Collected data
|---|

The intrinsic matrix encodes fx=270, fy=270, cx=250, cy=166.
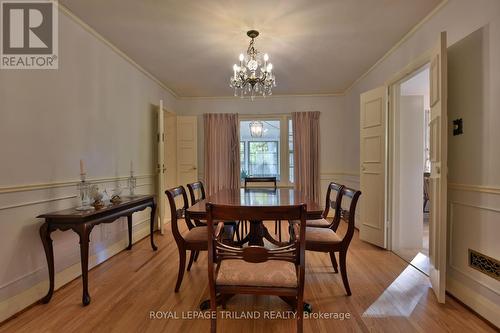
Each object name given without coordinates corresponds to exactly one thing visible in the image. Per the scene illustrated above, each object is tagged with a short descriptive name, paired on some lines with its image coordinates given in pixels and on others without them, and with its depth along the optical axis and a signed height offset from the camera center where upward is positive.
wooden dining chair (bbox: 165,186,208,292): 2.16 -0.62
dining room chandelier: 2.83 +0.98
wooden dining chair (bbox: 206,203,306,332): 1.39 -0.60
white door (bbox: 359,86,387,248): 3.36 -0.02
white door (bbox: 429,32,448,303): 2.05 -0.01
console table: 2.02 -0.49
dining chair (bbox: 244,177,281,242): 4.06 -0.25
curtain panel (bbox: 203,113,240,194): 5.34 +0.25
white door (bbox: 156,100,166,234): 3.99 -0.15
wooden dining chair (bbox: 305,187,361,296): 2.11 -0.63
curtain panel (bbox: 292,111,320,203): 5.25 +0.22
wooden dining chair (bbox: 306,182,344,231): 2.46 -0.52
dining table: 1.93 -0.31
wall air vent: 1.81 -0.72
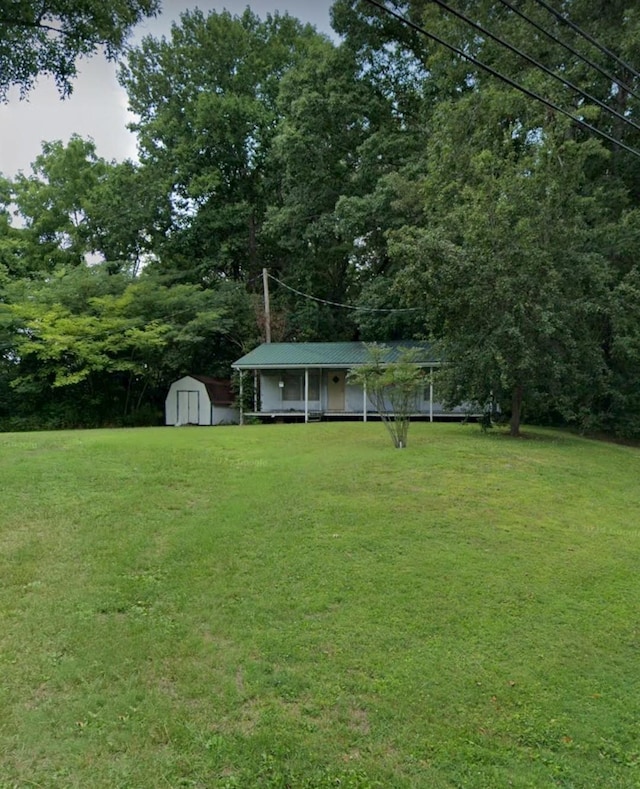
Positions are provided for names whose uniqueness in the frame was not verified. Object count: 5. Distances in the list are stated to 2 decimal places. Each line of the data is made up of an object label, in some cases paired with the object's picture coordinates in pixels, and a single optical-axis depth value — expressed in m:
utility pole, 24.36
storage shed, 22.31
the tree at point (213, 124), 29.05
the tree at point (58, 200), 29.17
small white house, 21.23
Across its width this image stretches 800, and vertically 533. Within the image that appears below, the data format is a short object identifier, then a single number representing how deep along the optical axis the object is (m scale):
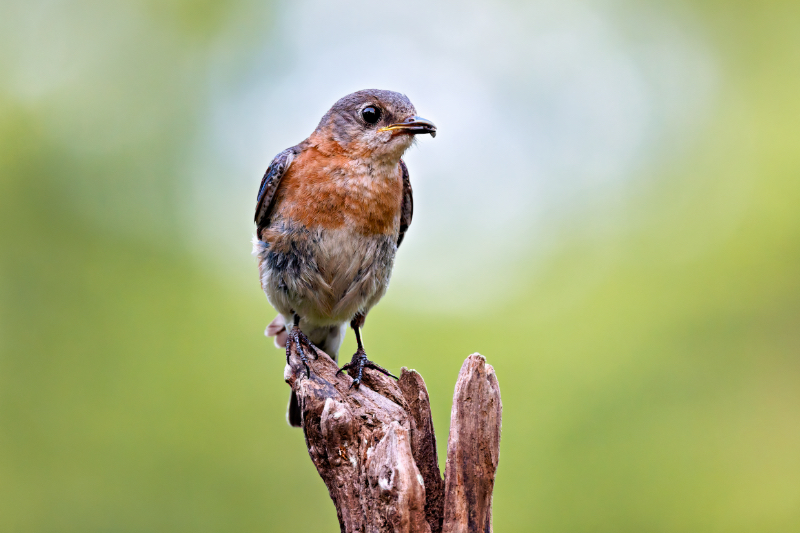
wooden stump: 6.58
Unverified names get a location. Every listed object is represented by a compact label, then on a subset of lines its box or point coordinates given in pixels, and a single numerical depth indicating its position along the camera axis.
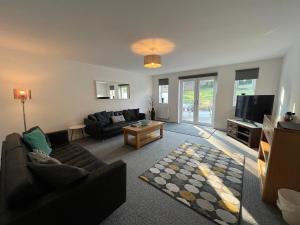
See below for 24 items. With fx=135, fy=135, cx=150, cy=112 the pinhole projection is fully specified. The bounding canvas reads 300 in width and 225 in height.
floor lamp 2.92
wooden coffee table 3.44
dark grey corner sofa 0.88
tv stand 3.43
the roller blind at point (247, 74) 4.22
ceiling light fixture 2.98
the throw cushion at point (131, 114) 5.33
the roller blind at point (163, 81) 6.53
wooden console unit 1.59
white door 5.41
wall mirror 4.79
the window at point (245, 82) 4.27
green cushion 1.89
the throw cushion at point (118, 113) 5.07
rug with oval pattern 1.67
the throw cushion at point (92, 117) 4.27
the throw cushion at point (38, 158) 1.38
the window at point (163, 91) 6.64
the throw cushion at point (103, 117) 4.41
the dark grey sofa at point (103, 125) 3.94
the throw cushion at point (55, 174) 1.07
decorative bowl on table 4.00
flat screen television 3.43
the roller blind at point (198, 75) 5.10
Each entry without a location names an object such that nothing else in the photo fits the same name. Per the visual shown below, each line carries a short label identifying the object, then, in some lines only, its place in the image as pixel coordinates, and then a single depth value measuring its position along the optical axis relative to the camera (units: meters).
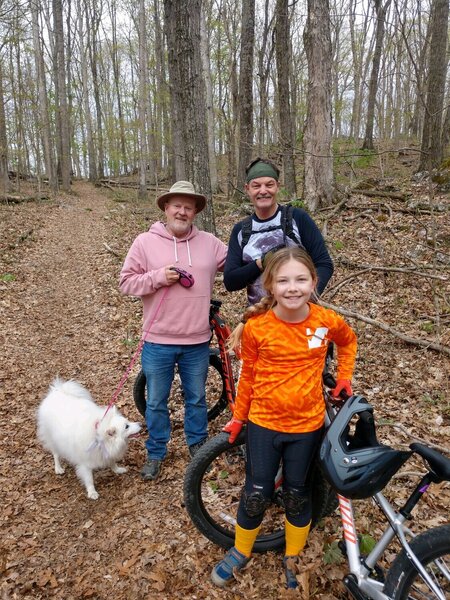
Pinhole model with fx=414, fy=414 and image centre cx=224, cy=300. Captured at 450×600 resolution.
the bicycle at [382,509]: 1.98
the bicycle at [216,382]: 3.97
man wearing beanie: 3.11
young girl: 2.54
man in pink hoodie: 3.52
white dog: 3.82
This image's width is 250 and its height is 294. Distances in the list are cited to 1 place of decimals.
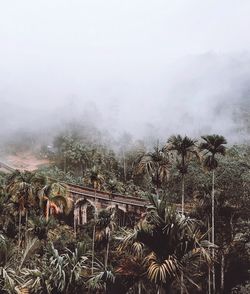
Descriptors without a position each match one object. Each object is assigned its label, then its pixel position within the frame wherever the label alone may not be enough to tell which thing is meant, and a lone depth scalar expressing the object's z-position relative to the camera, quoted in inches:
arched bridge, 1608.3
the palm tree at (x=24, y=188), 962.7
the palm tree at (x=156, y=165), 953.3
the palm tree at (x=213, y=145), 931.0
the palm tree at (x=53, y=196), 988.5
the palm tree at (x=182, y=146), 941.3
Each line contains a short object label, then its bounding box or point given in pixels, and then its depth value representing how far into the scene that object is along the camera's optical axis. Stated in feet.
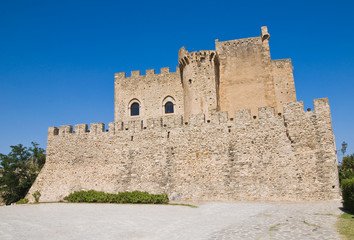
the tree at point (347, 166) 71.89
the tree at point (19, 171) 73.31
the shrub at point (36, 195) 64.49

|---|

Return only the lines from the line containing "young girl: 2.54" through the last line of the records above, both ends included, exactly as written, leaving pictures out.

young girl: 2.54
man in pink hoodie: 3.52
white dog: 3.82
This image's width is 250 and its height is 294. Distances in the list are cited to 1 place of decimals.
Descriptors without a position each match one object. Each object is assigned its label, then its pixel position within the frame wherever the label alone may not be enough to tell which thing is meant, and a lone depth scalar expressing the object's z-position relative to the camera, quoted in inches:
arched bridge, 1608.3
the palm tree at (x=24, y=188), 962.7
the palm tree at (x=156, y=165), 953.3
the palm tree at (x=213, y=145), 931.0
the palm tree at (x=53, y=196), 988.5
the palm tree at (x=182, y=146), 941.3
Each line contains a short object label, then its bounding box or point given in pixels, and then its depth value representing how far into the scene that object is along the camera's optical axis. Stated in feet.
the tree at point (347, 166) 71.89
the tree at point (19, 171) 73.31
the shrub at point (36, 195) 64.49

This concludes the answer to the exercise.